→ **SOURCE TEXT**:
=== Section Start ===

Results and discussions

Sugar and tannin contents create problems for the interactions between the lignocellulosic fibers and polymers. Hence, prior to starting the composite fabrication process, the sugar and tannin content test was carried out. The sugar content of the lignocellulosic fiber was 0.3% and the tannin content 0.25%, which are within the tolerable limits (0.4% tannin content and 0.5% sugar content (Tibor L. Alpar- Éva Selmeczi 2012; K. Hasan et al. 2020a, b)). The densities of the produced panels were 641.3 (42.59), 644.9 (20.1), 644.9 (20), 656.7 (20.9), and 739.8 (20.1) kg/m3 for panels LE1 through LE5, respectively, whereas the nominal density was 730 kg/m3 (taken into consideration during recipe formulation). The respective thicknesses of the boards were 9.8 (0.04), 10.2 (0.15), 10.0 (0.08), 9.7 (0.11), and 9.79 (0.01) mm, whereas the nominal thickness was 10 mm (Table 2). The variations in thicknesses and densities were possibly caused by manual operations ranging from material measurements according to recipe calculation to composite fabrication and sample preparation for testing the products. However, the variation in density has an increasing pattern with the increase in carbon fibers in the composite system. It may be that lignocellulosic fibers are bulkier compared to carbon fibers; hence, the process loss was higher.

=== Section End ===

→ **DATASET ENTRIES**:
=== Section Start ===

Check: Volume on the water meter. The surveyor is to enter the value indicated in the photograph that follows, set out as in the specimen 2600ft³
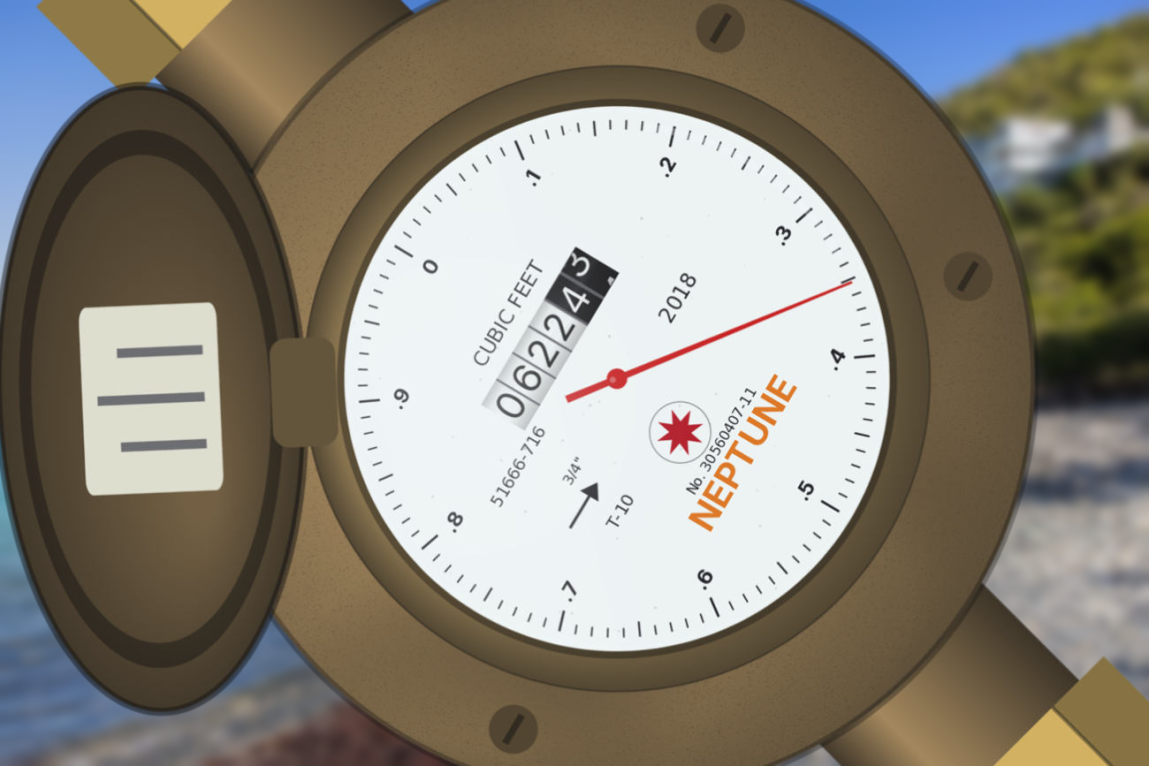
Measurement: 62243.35ft³
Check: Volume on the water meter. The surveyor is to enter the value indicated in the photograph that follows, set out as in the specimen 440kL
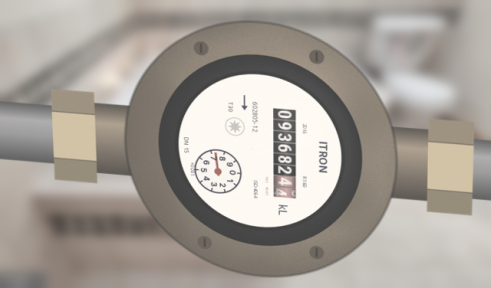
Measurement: 93682.437kL
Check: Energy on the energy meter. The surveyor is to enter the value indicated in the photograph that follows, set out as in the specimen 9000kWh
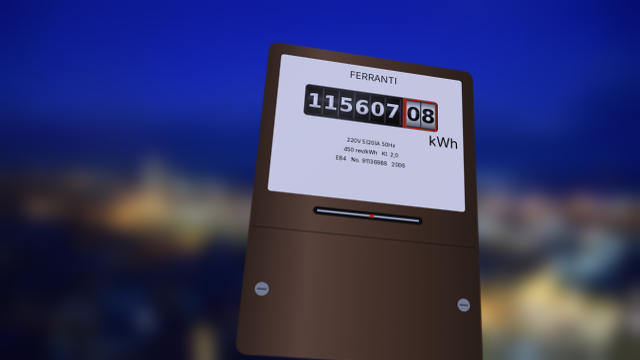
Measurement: 115607.08kWh
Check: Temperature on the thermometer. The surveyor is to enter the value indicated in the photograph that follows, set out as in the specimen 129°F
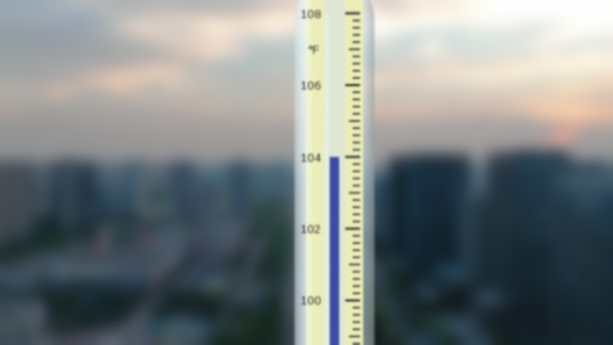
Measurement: 104°F
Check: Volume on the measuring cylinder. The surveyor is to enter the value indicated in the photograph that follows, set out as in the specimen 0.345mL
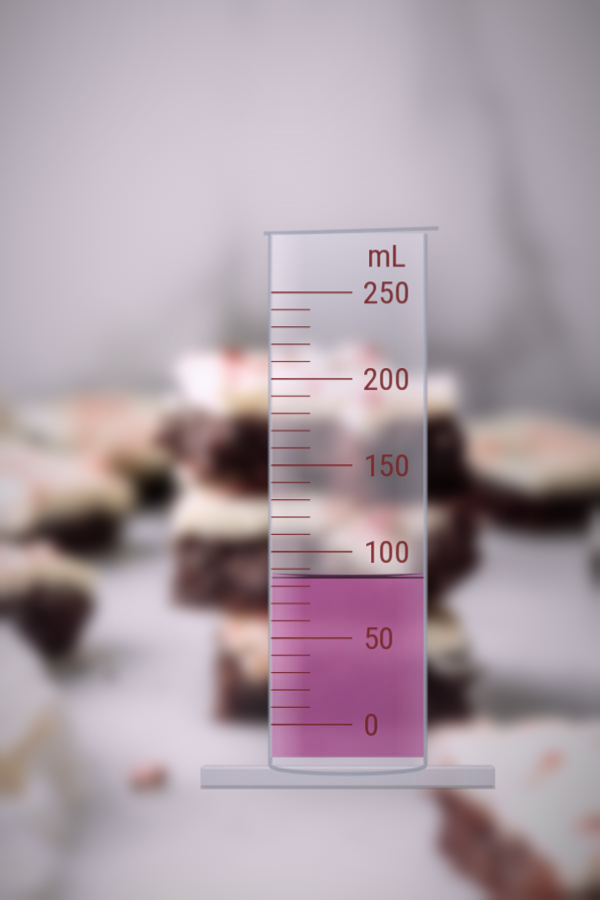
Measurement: 85mL
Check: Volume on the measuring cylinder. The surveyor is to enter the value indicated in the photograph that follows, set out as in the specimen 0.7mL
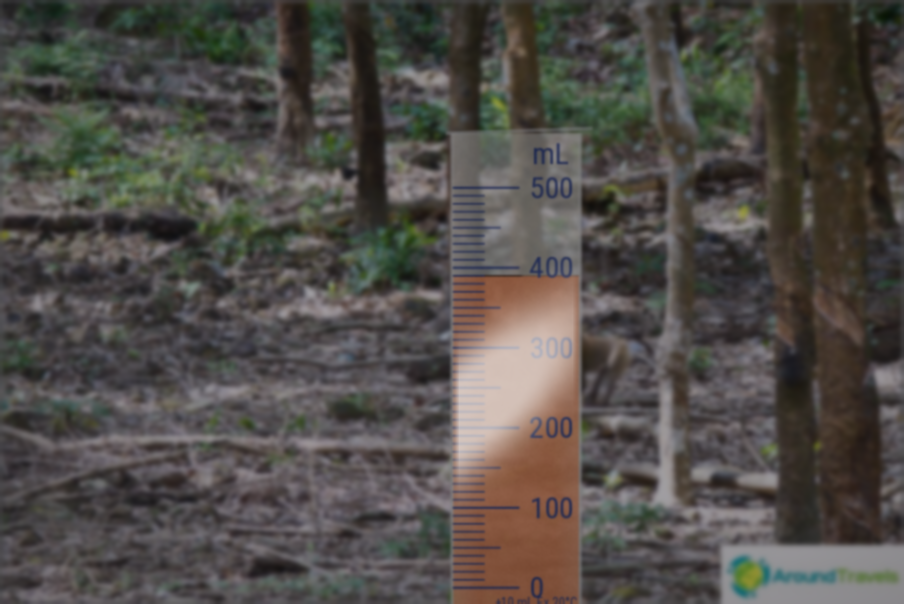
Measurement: 390mL
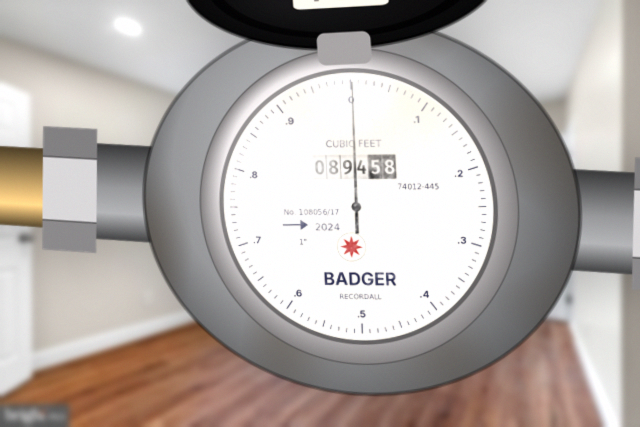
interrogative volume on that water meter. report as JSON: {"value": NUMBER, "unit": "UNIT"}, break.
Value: {"value": 89458.00, "unit": "ft³"}
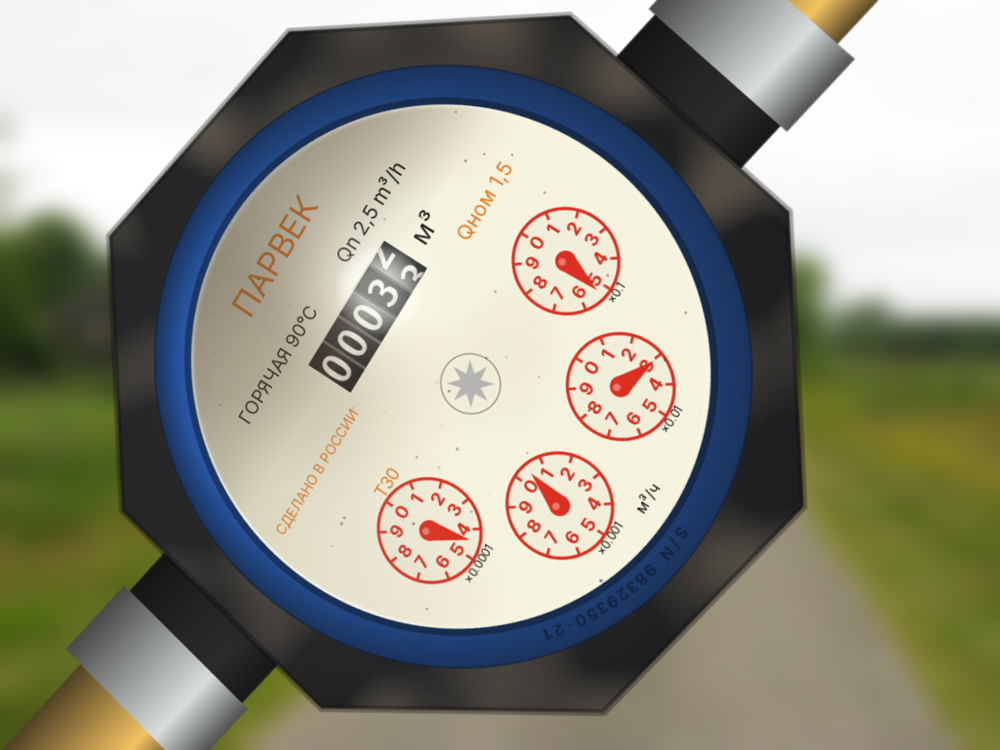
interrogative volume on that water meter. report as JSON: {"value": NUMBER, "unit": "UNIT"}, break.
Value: {"value": 32.5304, "unit": "m³"}
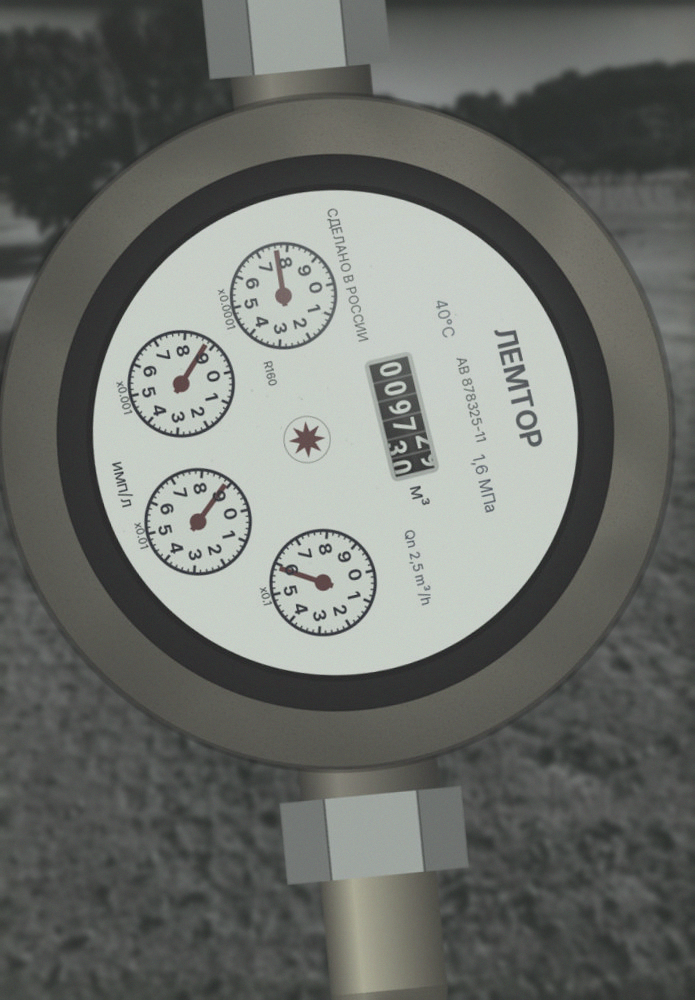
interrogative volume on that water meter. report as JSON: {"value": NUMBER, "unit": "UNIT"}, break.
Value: {"value": 9729.5887, "unit": "m³"}
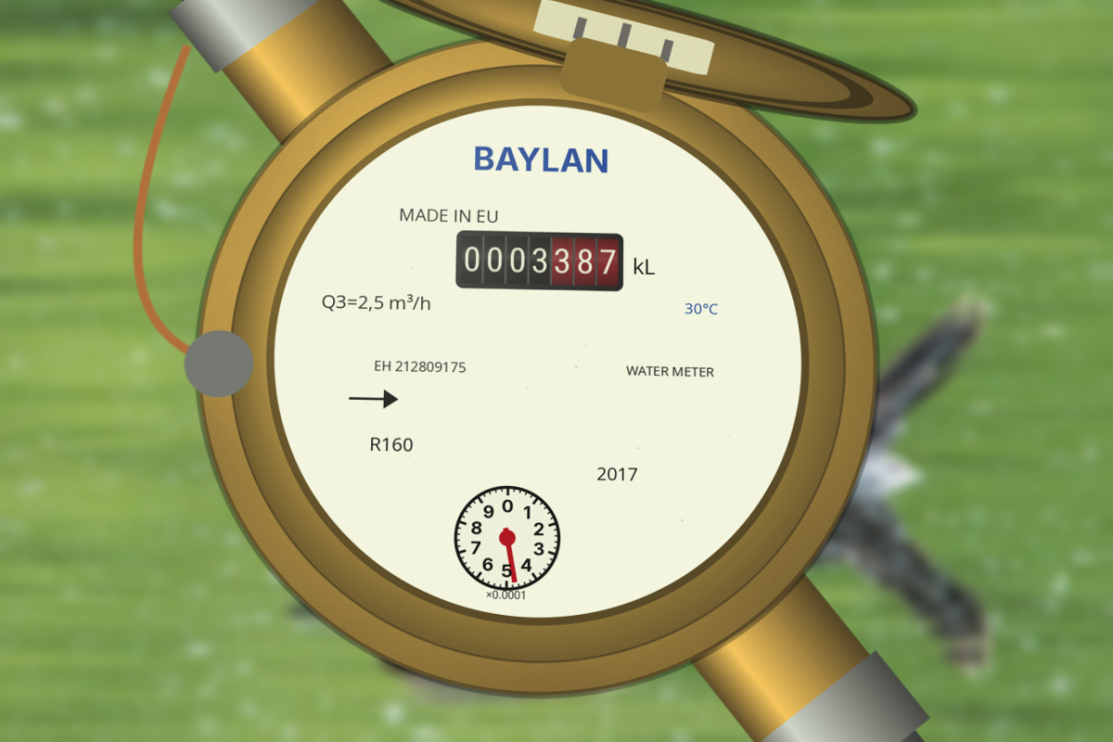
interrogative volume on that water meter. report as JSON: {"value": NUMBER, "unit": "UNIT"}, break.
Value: {"value": 3.3874, "unit": "kL"}
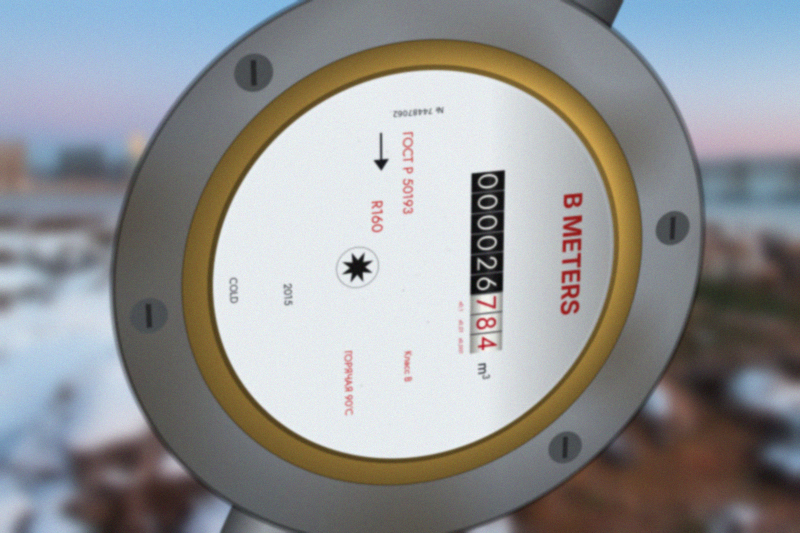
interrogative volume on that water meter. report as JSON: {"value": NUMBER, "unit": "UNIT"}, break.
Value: {"value": 26.784, "unit": "m³"}
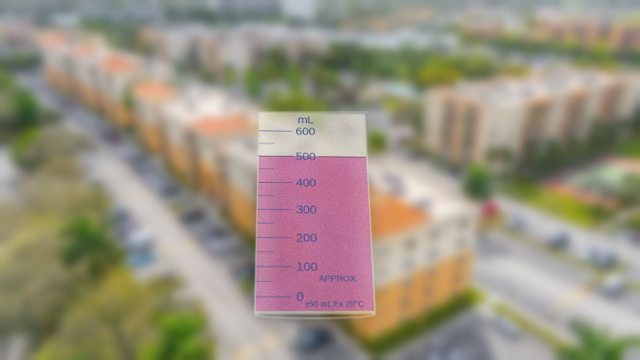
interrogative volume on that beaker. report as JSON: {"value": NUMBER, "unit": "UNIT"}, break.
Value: {"value": 500, "unit": "mL"}
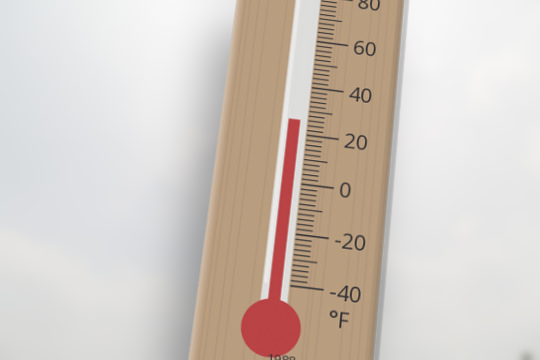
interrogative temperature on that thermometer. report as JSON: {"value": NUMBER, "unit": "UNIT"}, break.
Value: {"value": 26, "unit": "°F"}
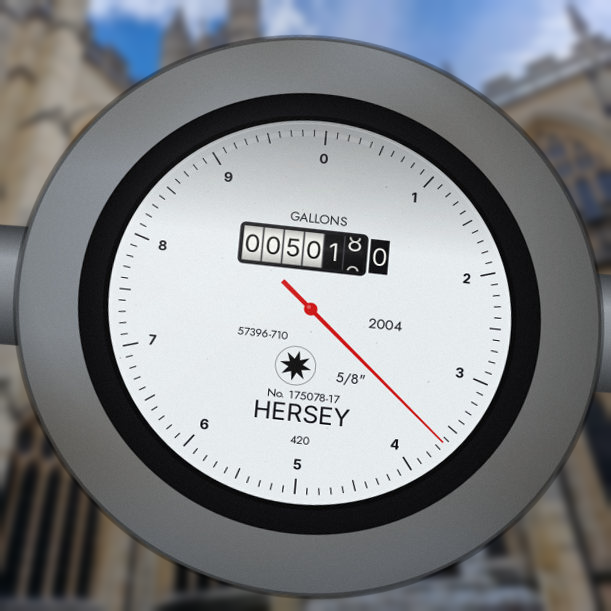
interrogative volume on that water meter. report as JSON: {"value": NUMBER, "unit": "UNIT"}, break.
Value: {"value": 50183.6, "unit": "gal"}
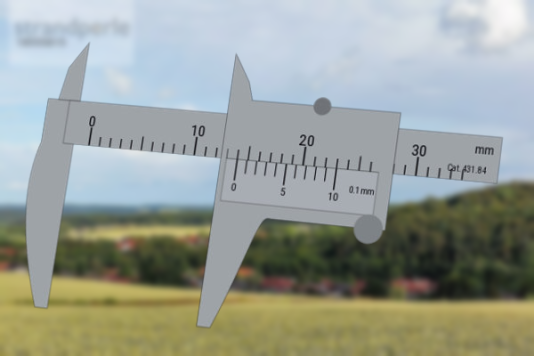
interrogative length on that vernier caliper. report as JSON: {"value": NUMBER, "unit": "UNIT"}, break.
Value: {"value": 14.0, "unit": "mm"}
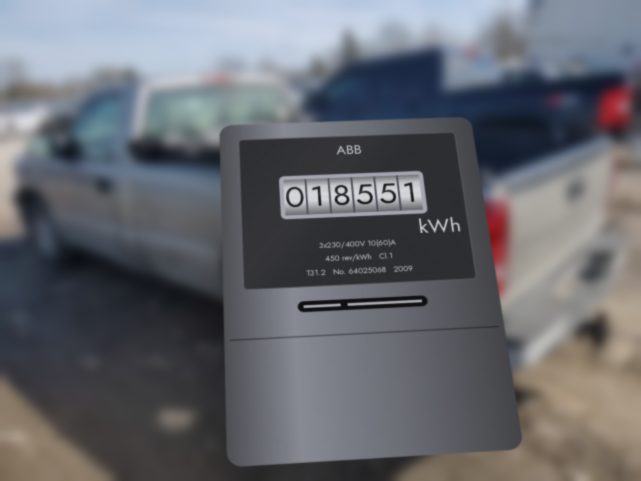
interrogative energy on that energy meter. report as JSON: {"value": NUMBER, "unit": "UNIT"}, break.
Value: {"value": 18551, "unit": "kWh"}
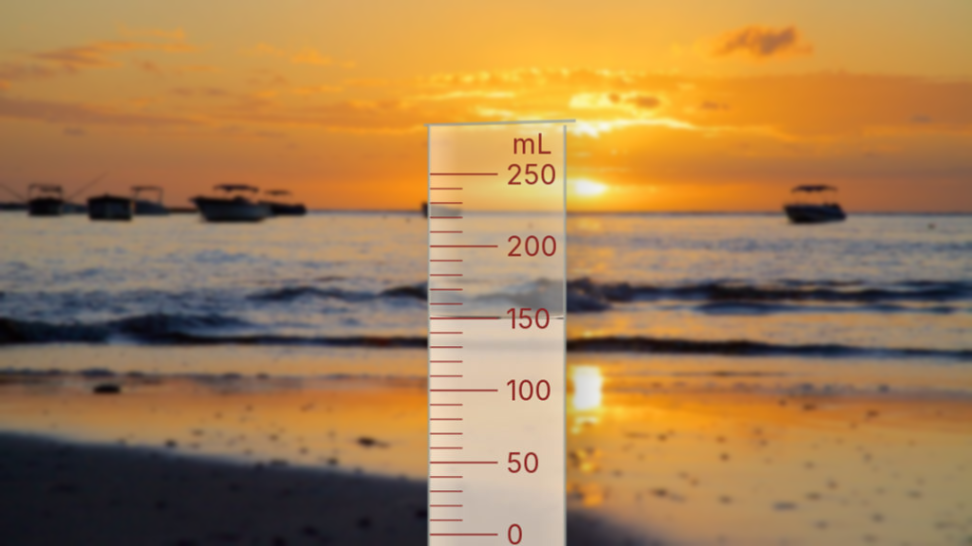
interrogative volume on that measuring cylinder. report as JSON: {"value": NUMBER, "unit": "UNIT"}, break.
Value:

=== Section End ===

→ **BRIEF 1**: Copy the entries word for word, starting at the line that contains "Check: Temperature on" and ending at the line that contains "Measurement: 85mL", and omit the pictures.
→ **BRIEF 2**: Write what comes next in the passage on lignocellulosic and carbon fiber composite panels, picking up after its final sentence.

→ **FINAL ANSWER 1**:
Check: Temperature on the thermometer. The surveyor is to enter the value indicated in the photograph that follows, set out as in the specimen 129°F
Measurement: 104°F
Check: Volume on the measuring cylinder. The surveyor is to enter the value indicated in the photograph that follows, set out as in the specimen 0.345mL
Measurement: 85mL

→ **FINAL ANSWER 2**:
Table 2 Physical and mechanical properties of lignocellulosic fiber/carbon fiber-reinforced epoxy composites

Mechanical properties of the composite products were investigated further in terms of flexural properties (MOR and MOE) and internal bonding strength. The load versus displacement curves for the internal bonding strength and flexural properties are displayed in Fig. 2 (a and b). The curves show linear behavior at the initial stage but become non-linear when approaching the maximum load. The loading conditions, on the other hand, cause a crack in the composite test specimens, which continues with the extended level of displacements. As expected, 100% lignocellulosic fiber-reinforced composites needed the lowest loads to initiate crack propagation, whereas the 20% carbon/80% lignocellulosic fiber reinforced epoxy resin required the highest load. The sequence of load needed for crack propagation is LE1 < LE2 < LE3 < LE4 < LE5 for the composite samples, especially in the case of internal bonding strength. The maximum load needed to break sample 1 is 57.2 N for LE1, 126.3 N for LE2, 199.9 N for LE3, 304.7 N for LE4, and 348.1 N for LE5. Similar trends were also noticed for the flexural properties. The highest loads needed to bend the LE1 sample are 84.3 N, LE2 106.4 N, LE3 121.9 N, LE4 123.6 N, and LE5 is 131.6 N. Similar load/displacement results were discovered for other lignocellulosic panel products as well (Hasan et al. 2021a, 2021b).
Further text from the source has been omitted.